■ Part of a data file
####

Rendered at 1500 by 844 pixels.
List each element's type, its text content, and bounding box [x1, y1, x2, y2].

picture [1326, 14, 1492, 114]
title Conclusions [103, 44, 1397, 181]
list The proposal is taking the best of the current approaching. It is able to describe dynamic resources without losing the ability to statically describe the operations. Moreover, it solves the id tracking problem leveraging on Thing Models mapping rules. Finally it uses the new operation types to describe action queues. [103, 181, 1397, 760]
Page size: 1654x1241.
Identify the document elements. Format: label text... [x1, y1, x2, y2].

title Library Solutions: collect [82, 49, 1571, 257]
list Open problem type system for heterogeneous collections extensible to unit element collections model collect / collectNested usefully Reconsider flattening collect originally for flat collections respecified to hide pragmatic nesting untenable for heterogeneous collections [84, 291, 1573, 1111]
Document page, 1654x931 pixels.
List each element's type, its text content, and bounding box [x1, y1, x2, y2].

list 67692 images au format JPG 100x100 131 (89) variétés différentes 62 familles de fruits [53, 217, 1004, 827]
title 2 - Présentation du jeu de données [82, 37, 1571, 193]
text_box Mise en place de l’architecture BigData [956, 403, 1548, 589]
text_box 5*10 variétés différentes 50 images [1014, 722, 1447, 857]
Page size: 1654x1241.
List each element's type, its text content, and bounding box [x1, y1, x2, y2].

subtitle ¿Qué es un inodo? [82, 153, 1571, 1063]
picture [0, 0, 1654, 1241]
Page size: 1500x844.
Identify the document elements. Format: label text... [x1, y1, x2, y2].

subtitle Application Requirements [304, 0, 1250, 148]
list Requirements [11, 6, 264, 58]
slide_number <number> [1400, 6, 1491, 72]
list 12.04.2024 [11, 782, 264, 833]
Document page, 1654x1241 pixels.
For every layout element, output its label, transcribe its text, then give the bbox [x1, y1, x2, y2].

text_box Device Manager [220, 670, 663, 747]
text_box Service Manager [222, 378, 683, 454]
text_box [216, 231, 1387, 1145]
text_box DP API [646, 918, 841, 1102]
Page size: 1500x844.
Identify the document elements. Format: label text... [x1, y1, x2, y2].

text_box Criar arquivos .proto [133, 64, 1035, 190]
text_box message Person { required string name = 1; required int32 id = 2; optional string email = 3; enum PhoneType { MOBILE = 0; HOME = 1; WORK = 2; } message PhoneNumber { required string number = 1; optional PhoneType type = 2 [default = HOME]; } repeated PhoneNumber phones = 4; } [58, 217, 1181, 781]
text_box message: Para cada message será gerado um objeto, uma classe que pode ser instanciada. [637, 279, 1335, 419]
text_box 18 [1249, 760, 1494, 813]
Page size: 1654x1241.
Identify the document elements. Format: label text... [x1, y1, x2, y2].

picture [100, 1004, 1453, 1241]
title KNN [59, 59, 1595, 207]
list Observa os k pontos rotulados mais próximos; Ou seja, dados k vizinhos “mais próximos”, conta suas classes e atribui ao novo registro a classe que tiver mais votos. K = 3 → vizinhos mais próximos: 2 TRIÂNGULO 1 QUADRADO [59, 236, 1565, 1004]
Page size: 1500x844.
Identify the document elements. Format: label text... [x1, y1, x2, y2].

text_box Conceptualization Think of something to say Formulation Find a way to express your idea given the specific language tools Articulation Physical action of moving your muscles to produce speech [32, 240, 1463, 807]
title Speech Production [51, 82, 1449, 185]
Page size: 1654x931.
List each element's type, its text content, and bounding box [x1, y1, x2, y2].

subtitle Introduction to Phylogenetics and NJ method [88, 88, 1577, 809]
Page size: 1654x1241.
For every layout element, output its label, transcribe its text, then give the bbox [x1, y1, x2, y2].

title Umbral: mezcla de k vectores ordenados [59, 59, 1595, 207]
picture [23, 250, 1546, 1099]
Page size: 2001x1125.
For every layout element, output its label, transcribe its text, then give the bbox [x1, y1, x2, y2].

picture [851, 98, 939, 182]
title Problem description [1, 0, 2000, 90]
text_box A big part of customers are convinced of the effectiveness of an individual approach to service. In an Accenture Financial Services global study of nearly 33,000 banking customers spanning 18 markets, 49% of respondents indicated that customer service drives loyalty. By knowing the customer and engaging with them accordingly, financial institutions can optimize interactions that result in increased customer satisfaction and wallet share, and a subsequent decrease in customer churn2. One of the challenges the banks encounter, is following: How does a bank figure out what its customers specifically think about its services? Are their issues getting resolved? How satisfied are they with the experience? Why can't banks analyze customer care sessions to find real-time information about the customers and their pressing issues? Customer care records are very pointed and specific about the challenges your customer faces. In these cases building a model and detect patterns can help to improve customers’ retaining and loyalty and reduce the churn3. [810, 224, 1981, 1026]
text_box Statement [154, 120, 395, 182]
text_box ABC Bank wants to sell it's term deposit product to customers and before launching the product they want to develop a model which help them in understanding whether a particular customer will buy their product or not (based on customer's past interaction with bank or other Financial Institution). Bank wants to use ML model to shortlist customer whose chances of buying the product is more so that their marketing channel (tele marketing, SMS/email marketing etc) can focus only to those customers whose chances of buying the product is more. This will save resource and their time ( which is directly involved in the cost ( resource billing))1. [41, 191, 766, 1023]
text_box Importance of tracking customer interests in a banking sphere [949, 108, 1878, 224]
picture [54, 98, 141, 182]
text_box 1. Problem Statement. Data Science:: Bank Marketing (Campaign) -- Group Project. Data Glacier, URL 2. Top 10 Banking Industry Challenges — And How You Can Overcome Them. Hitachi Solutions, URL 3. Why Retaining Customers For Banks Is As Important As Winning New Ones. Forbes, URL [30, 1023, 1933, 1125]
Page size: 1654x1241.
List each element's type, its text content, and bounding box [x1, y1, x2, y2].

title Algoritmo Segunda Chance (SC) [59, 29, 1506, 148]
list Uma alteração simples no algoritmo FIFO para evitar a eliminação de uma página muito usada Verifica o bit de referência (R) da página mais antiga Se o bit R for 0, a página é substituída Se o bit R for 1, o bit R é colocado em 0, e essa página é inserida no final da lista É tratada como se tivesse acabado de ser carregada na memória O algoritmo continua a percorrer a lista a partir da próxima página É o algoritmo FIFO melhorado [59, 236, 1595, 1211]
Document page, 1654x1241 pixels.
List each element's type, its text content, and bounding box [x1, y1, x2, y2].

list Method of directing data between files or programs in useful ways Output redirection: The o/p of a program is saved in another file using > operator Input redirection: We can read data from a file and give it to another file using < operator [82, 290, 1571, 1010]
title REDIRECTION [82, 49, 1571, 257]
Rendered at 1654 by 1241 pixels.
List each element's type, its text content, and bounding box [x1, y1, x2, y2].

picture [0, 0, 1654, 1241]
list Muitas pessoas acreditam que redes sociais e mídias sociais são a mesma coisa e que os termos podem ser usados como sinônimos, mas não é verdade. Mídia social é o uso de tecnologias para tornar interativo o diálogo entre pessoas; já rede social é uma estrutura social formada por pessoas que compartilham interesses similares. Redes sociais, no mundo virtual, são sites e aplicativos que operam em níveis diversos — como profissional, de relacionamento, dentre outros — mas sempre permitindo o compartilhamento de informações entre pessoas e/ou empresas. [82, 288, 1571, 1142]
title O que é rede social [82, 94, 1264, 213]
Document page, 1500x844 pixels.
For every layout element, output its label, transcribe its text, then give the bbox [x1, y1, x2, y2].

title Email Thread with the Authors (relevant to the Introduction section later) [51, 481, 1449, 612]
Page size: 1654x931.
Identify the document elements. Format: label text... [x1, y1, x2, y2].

####

■ Description of the task
Convert all of the data above into a Markdown table with the columns "Row" and "Line," giving each nonblank line its own numbered row and omitting blank lines.

■ The output
| Row | Line |
|---|---|
| 1 | Rendered at 1500 by 844 pixels. |
| 2 | List each element's type, its text content, and bounding box [x1, y1, x2, y2]. |
| 3 | picture [1326, 14, 1492, 114] |
| 4 | title Conclusions [103, 44, 1397, 181] |
| 5 | list The proposal is taking the best of the current approaching. It is able to describe dynamic resources without losing the ability to statically describe the operations. Moreover, it solves the id tracking problem leveraging on Thing Models mapping rules. Finally it uses the new operation types to describe action queues. [103, 181, 1397, 760] |
| 6 | Page size: 1654x1241. |
| 7 | Identify the document elements. Format: label text... [x1, y1, x2, y2]. |
| 8 | title Library Solutions: collect [82, 49, 1571, 257] |
| 9 | list Open problem type system for heterogeneous collections extensible to unit element collections model collect / collectNested usefully Reconsider flattening collect originally for flat collections respecified to hide pragmatic nesting untenable for heterogeneous collections [84, 291, 1573, 1111] |
| 10 | Document page, 1654x931 pixels. |
| 11 | List each element's type, its text content, and bounding box [x1, y1, x2, y2]. |
| 12 | list 67692 images au format JPG 100x100 131 (89) variétés différentes 62 familles de fruits [53, 217, 1004, 827] |
| 13 | title 2 - Présentation du jeu de données [82, 37, 1571, 193] |
| 14 | text_box Mise en place de l’architecture BigData [956, 403, 1548, 589] |
| 15 | text_box 5*10 variétés différentes 50 images [1014, 722, 1447, 857] |
| 16 | Page size: 1654x1241. |
| 17 | List each element's type, its text content, and bounding box [x1, y1, x2, y2]. |
| 18 | subtitle ¿Qué es un inodo? [82, 153, 1571, 1063] |
| 19 | picture [0, 0, 1654, 1241] |
| 20 | Page size: 1500x844. |
| 21 | Identify the document elements. Format: label text... [x1, y1, x2, y2]. |
| 22 | subtitle Application Requirements [304, 0, 1250, 148] |
| 23 | list Requirements [11, 6, 264, 58] |
| 24 | slide_number <number> [1400, 6, 1491, 72] |
| 25 | list 12.04.2024 [11, 782, 264, 833] |
| 26 | Document page, 1654x1241 pixels. |
| 27 | For every layout element, output its label, transcribe its text, then give the bbox [x1, y1, x2, y2]. |
| 28 | text_box Device Manager [220, 670, 663, 747] |
| 29 | text_box Service Manager [222, 378, 683, 454] |
| 30 | text_box [216, 231, 1387, 1145] |
| 31 | text_box DP API [646, 918, 841, 1102] |
| 32 | Page size: 1500x844. |
| 33 | Identify the document elements. Format: label text... [x1, y1, x2, y2]. |
| 34 | text_box Criar arquivos .proto [133, 64, 1035, 190] |
| 35 | text_box message Person { required string name = 1; required int32 id = 2; optional string email = 3; enum PhoneType { MOBILE = 0; HOME = 1; WORK = 2; } message PhoneNumber { required string number = 1; optional PhoneType type = 2 [default = HOME]; } repeated PhoneNumber phones = 4; } [58, 217, 1181, 781] |
| 36 | text_box message: Para cada message será gerado um objeto, uma classe que pode ser instanciada. [637, 279, 1335, 419] |
| 37 | text_box 18 [1249, 760, 1494, 813] |
| 38 | Page size: 1654x1241. |
| 39 | Identify the document elements. Format: label text... [x1, y1, x2, y2]. |
| 40 | picture [100, 1004, 1453, 1241] |
| 41 | title KNN [59, 59, 1595, 207] |
| 42 | list Observa os k pontos rotulados mais próximos; Ou seja, dados k vizinhos “mais próximos”, conta suas classes e atribui ao novo registro a classe que tiver mais votos. K = 3 → vizinhos mais próximos: 2 TRIÂNGULO 1 QUADRADO [59, 236, 1565, 1004] |
| 43 | Page size: 1500x844. |
| 44 | Identify the document elements. Format: label text... [x1, y1, x2, y2]. |
| 45 | text_box Conceptualization Think of something to say Formulation Find a way to express your idea given the specific language tools Articulation Physical action of moving your muscles to produce speech [32, 240, 1463, 807] |
| 46 | title Speech Production [51, 82, 1449, 185] |
| 47 | Page size: 1654x931. |
| 48 | List each element's type, its text content, and bounding box [x1, y1, x2, y2]. |
| 49 | subtitle Introduction to Phylogenetics and NJ method [88, 88, 1577, 809] |
| 50 | Page size: 1654x1241. |
| 51 | For every layout element, output its label, transcribe its text, then give the bbox [x1, y1, x2, y2]. |
| 52 | title Umbral: mezcla de k vectores ordenados [59, 59, 1595, 207] |
| 53 | picture [23, 250, 1546, 1099] |
| 54 | Page size: 2001x1125. |
| 55 | For every layout element, output its label, transcribe its text, then give the bbox [x1, y1, x2, y2]. |
| 56 | picture [851, 98, 939, 182] |
| 57 | title Problem description [1, 0, 2000, 90] |
| 58 | text_box A big part of customers are convinced of the effectiveness of an individual approach to service. In an Accenture Financial Services global study of nearly 33,000 banking customers spanning 18 markets, 49% of respondents indicated that customer service drives loyalty. By knowing the customer and engaging with them accordingly, financial institutions can optimize interactions that result in increased customer satisfaction and wallet share, and a subsequent decrease in customer churn2. One of the challenges the banks encounter, is following: How does a bank figure out what its customers specifically think about its services? Are their issues getting resolved? How satisfied are they with the experience? Why can't banks analyze customer care sessions to find real-time information about the customers and their pressing issues? Customer care records are very pointed and specific about the challenges your customer faces. In these cases building a model and detect patterns can help to improve customers’ retaining and loyalty and reduce the churn3. [810, 224, 1981, 1026] |
| 59 | text_box Statement [154, 120, 395, 182] |
| 60 | text_box ABC Bank wants to sell it's term deposit product to customers and before launching the product they want to develop a model which help them in understanding whether a particular customer will buy their product or not (based on customer's past interaction with bank or other Financial Institution). Bank wants to use ML model to shortlist customer whose chances of buying the product is more so that their marketing channel (tele marketing, SMS/email marketing etc) can focus only to those customers whose chances of buying the product is more. This will save resource and their time ( which is directly involved in the cost ( resource billing))1. [41, 191, 766, 1023] |
| 61 | text_box Importance of tracking customer interests in a banking sphere [949, 108, 1878, 224] |
| 62 | picture [54, 98, 141, 182] |
| 63 | text_box 1. Problem Statement. Data Science:: Bank Marketing (Campaign) -- Group Project. Data Glacier, URL 2. Top 10 Banking Industry Challenges — And How You Can Overcome Them. Hitachi Solutions, URL 3. Why Retaining Customers For Banks Is As Important As Winning New Ones. Forbes, URL [30, 1023, 1933, 1125] |
| 64 | Page size: 1654x1241. |
| 65 | List each element's type, its text content, and bounding box [x1, y1, x2, y2]. |
| 66 | title Algoritmo Segunda Chance (SC) [59, 29, 1506, 148] |
| 67 | list Uma alteração simples no algoritmo FIFO para evitar a eliminação de uma página muito usada Verifica o bit de referência (R) da página mais antiga Se o bit R for 0, a página é substituída Se o bit R for 1, o bit R é colocado em 0, e essa página é inserida no final da lista É tratada como se tivesse acabado de ser carregada na memória O algoritmo continua a percorrer a lista a partir da próxima página É o algoritmo FIFO melhorado [59, 236, 1595, 1211] |
| 68 | Document page, 1654x1241 pixels. |
| 69 | List each element's type, its text content, and bounding box [x1, y1, x2, y2]. |
| 70 | list Method of directing data between files or programs in useful ways Output redirection: The o/p of a program is saved in another file using > operator Input redirection: We can read data from a file and give it to another file using < operator [82, 290, 1571, 1010] |
| 71 | title REDIRECTION [82, 49, 1571, 257] |
| 72 | Rendered at 1654 by 1241 pixels. |
| 73 | List each element's type, its text content, and bounding box [x1, y1, x2, y2]. |
| 74 | picture [0, 0, 1654, 1241] |
| 75 | list Muitas pessoas acreditam que redes sociais e mídias sociais são a mesma coisa e que os termos podem ser usados como sinônimos, mas não é verdade. Mídia social é o uso de tecnologias para tornar interativo o diálogo entre pessoas; já rede social é uma estrutura social formada por pessoas que compartilham interesses similares. Redes sociais, no mundo virtual, são sites e aplicativos que operam em níveis diversos — como profissional, de relacionamento, dentre outros — mas sempre permitindo o compartilhamento de informações entre pessoas e/ou empresas. [82, 288, 1571, 1142] |
| 76 | title O que é rede social [82, 94, 1264, 213] |
| 77 | Document page, 1500x844 pixels. |
| 78 | For every layout element, output its label, transcribe its text, then give the bbox [x1, y1, x2, y2]. |
| 79 | title Email Thread with the Authors (relevant to the Introduction section later) [51, 481, 1449, 612] |
| 80 | Page size: 1654x931. |
| 81 | Identify the document elements. Format: label text... [x1, y1, x2, y2]. |